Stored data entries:

"""

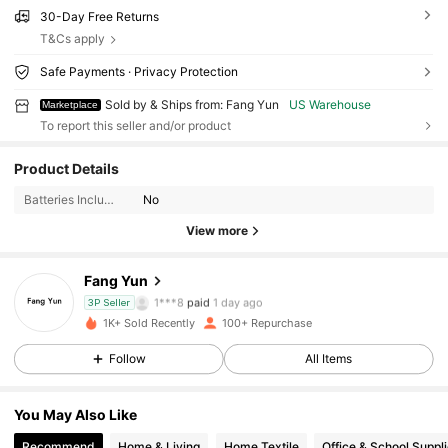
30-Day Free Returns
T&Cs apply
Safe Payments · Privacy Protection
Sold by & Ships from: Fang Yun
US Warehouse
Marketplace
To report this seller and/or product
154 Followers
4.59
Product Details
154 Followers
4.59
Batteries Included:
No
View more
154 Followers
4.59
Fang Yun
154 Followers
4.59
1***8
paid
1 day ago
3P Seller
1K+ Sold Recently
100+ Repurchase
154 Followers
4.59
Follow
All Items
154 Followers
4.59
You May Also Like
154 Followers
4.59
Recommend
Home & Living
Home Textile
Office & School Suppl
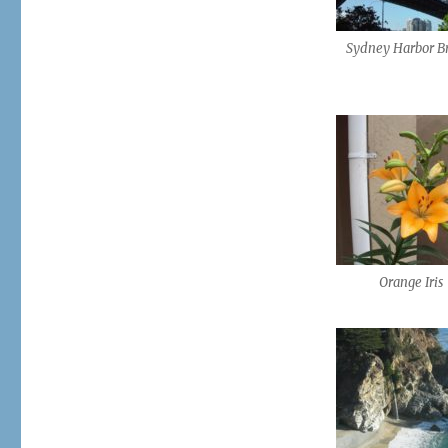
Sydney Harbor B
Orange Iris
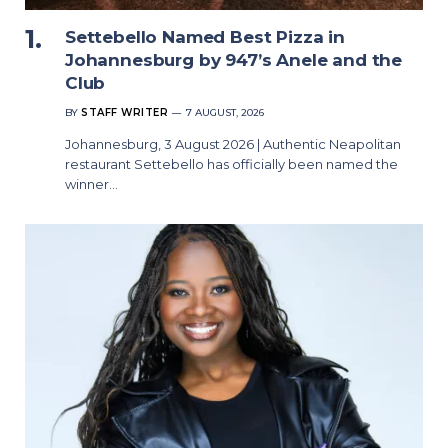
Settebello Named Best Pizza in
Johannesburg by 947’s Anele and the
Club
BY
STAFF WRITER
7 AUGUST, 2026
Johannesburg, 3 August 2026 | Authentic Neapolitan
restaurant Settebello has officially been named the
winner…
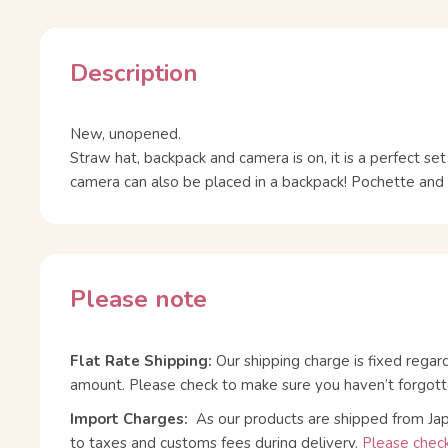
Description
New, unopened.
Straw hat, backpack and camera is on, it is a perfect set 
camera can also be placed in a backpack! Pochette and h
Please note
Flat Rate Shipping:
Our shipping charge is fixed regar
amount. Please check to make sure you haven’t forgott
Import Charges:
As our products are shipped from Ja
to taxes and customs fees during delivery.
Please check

"""
"""

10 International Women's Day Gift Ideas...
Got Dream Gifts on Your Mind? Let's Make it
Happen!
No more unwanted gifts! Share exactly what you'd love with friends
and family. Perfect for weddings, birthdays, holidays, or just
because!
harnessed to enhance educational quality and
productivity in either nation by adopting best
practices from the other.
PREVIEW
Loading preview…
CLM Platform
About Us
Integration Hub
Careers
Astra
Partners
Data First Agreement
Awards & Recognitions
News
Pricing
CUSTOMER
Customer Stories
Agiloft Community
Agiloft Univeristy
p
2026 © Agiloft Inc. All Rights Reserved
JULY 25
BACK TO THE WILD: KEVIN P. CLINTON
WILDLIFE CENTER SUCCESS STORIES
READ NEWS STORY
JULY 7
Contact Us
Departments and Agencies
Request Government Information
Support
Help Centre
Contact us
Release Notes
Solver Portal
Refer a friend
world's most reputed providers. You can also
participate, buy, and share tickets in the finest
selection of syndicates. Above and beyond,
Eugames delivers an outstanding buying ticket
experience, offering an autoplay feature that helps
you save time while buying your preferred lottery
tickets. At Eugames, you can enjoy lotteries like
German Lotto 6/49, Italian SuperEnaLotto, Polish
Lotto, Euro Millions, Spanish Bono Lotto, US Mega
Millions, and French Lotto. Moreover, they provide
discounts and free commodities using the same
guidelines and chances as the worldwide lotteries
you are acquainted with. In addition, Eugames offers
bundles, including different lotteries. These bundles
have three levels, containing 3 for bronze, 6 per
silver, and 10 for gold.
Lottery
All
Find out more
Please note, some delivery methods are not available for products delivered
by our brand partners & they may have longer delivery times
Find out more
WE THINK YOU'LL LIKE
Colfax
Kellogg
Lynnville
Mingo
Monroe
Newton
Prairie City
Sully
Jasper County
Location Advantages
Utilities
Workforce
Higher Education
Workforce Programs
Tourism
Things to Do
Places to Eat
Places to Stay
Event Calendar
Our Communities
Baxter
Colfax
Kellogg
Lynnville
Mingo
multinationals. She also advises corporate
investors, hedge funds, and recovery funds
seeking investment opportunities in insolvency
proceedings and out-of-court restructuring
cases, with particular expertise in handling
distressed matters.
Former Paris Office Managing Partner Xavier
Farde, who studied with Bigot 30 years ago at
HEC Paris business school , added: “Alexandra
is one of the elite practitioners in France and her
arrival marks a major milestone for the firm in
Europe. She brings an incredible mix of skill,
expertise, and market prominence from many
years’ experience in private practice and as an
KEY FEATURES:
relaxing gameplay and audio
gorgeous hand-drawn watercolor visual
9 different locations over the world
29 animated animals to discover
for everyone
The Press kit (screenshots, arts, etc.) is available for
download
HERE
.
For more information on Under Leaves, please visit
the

"""
"""

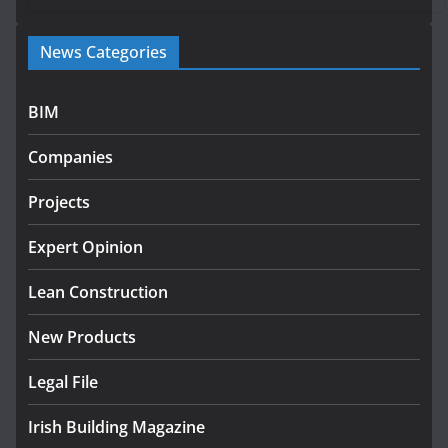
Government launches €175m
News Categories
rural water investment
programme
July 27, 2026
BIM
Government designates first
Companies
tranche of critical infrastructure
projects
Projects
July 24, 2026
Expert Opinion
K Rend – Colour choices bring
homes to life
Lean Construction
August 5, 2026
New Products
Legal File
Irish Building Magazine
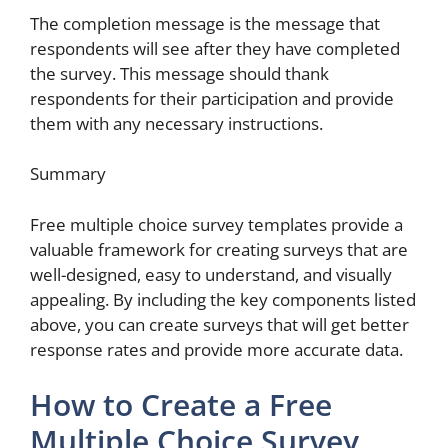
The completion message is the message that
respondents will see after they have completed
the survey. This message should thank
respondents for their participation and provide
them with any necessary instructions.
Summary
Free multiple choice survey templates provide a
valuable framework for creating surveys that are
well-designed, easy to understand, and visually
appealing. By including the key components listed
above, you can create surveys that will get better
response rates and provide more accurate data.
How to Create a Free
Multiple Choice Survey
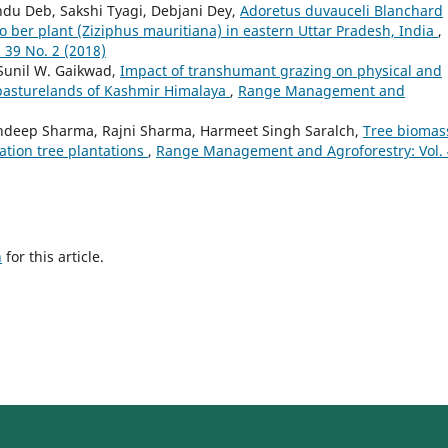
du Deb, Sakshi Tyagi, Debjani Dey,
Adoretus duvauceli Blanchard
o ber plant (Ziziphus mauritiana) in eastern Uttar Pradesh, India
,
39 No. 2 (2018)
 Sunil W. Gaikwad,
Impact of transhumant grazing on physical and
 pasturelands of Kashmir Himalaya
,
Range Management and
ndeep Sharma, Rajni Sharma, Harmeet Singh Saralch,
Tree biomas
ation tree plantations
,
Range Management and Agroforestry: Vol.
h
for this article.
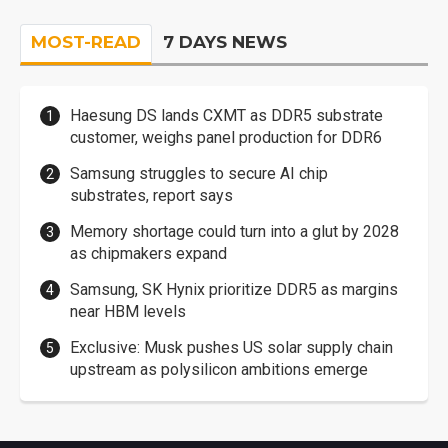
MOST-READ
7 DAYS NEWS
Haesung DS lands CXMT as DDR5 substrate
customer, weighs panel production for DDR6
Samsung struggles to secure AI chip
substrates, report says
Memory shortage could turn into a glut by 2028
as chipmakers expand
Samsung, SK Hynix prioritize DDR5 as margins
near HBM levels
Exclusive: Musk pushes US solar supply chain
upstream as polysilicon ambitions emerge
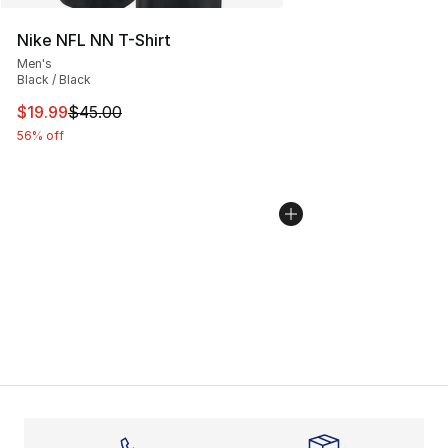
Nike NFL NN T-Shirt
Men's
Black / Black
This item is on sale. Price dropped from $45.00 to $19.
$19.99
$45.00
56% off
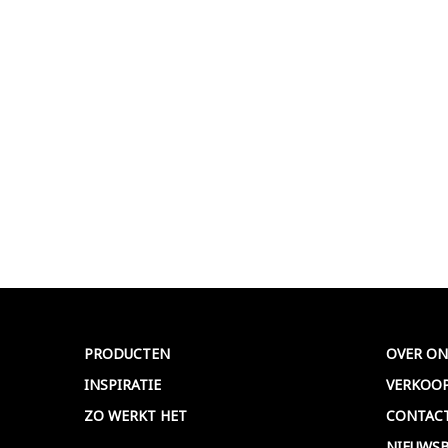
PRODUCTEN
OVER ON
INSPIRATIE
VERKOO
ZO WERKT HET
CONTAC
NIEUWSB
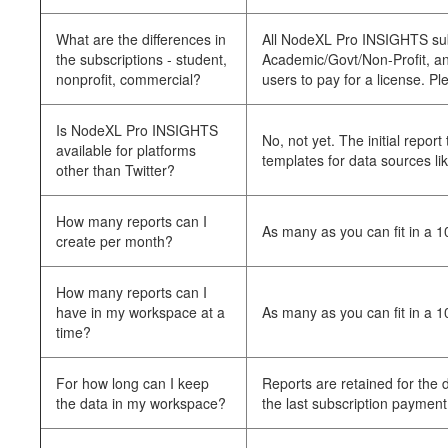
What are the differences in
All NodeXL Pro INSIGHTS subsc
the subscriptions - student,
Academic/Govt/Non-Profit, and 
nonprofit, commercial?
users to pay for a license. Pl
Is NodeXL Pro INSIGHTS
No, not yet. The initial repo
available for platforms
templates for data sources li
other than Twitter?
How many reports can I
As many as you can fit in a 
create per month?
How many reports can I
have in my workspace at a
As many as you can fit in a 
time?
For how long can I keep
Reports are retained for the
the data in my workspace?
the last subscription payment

"""

_Try it_
Set down, from the entries above, exactly the lines from the one with "Loading preview…" up to and including the one with "proceedings and out-of-court restructuring", and no other lines.

_Reply_
Loading preview…
CLM Platform
About Us
Integration Hub
Careers
Astra
Partners
Data First Agreement
Awards & Recognitions
News
Pricing
CUSTOMER
Customer Stories
Agiloft Community
Agiloft Univeristy
p
2026 © Agiloft Inc. All Rights Reserved
JULY 25
BACK TO THE WILD: KEVIN P. CLINTON
WILDLIFE CENTER SUCCESS STORIES
READ NEWS STORY
JULY 7
Contact Us
Departments and Agencies
Request Government Information
Support
Help Centre
Contact us
Release Notes
Solver Portal
Refer a friend
world's most reputed providers. You can also
participate, buy, and share tickets in the finest
selection of syndicates. Above and beyond,
Eugames delivers an outstanding buying ticket
experience, offering an autoplay feature that helps
you save time while buying your preferred lottery
tickets. At Eugames, you can enjoy lotteries like
German Lotto 6/49, Italian SuperEnaLotto, Polish
Lotto, Euro Millions, Spanish Bono Lotto, US Mega
Millions, and French Lotto. Moreover, they provide
discounts and free commodities using the same
guidelines and chances as the worldwide lotteries
you are acquainted with. In addition, Eugames offers
bundles, including different lotteries. These bundles
have three levels, containing 3 for bronze, 6 per
silver, and 10 for gold.
Lottery
All
Find out more
Please note, some delivery methods are not available for products delivered
by our brand partners & they may have longer delivery times
Find out more
WE THINK YOU'LL LIKE
Colfax
Kellogg
Lynnville
Mingo
Monroe
Newton
Prairie City
Sully
Jasper County
Location Advantages
Utilities
Workforce
Higher Education
Workforce Programs
Tourism
Things to Do
Places to Eat
Places to Stay
Event Calendar
Our Communities
Baxter
Colfax
Kellogg
Lynnville
Mingo
multinationals. She also advises corporate
investors, hedge funds, and recovery funds
seeking investment opportunities in insolvency
proceedings and out-of-court restructuring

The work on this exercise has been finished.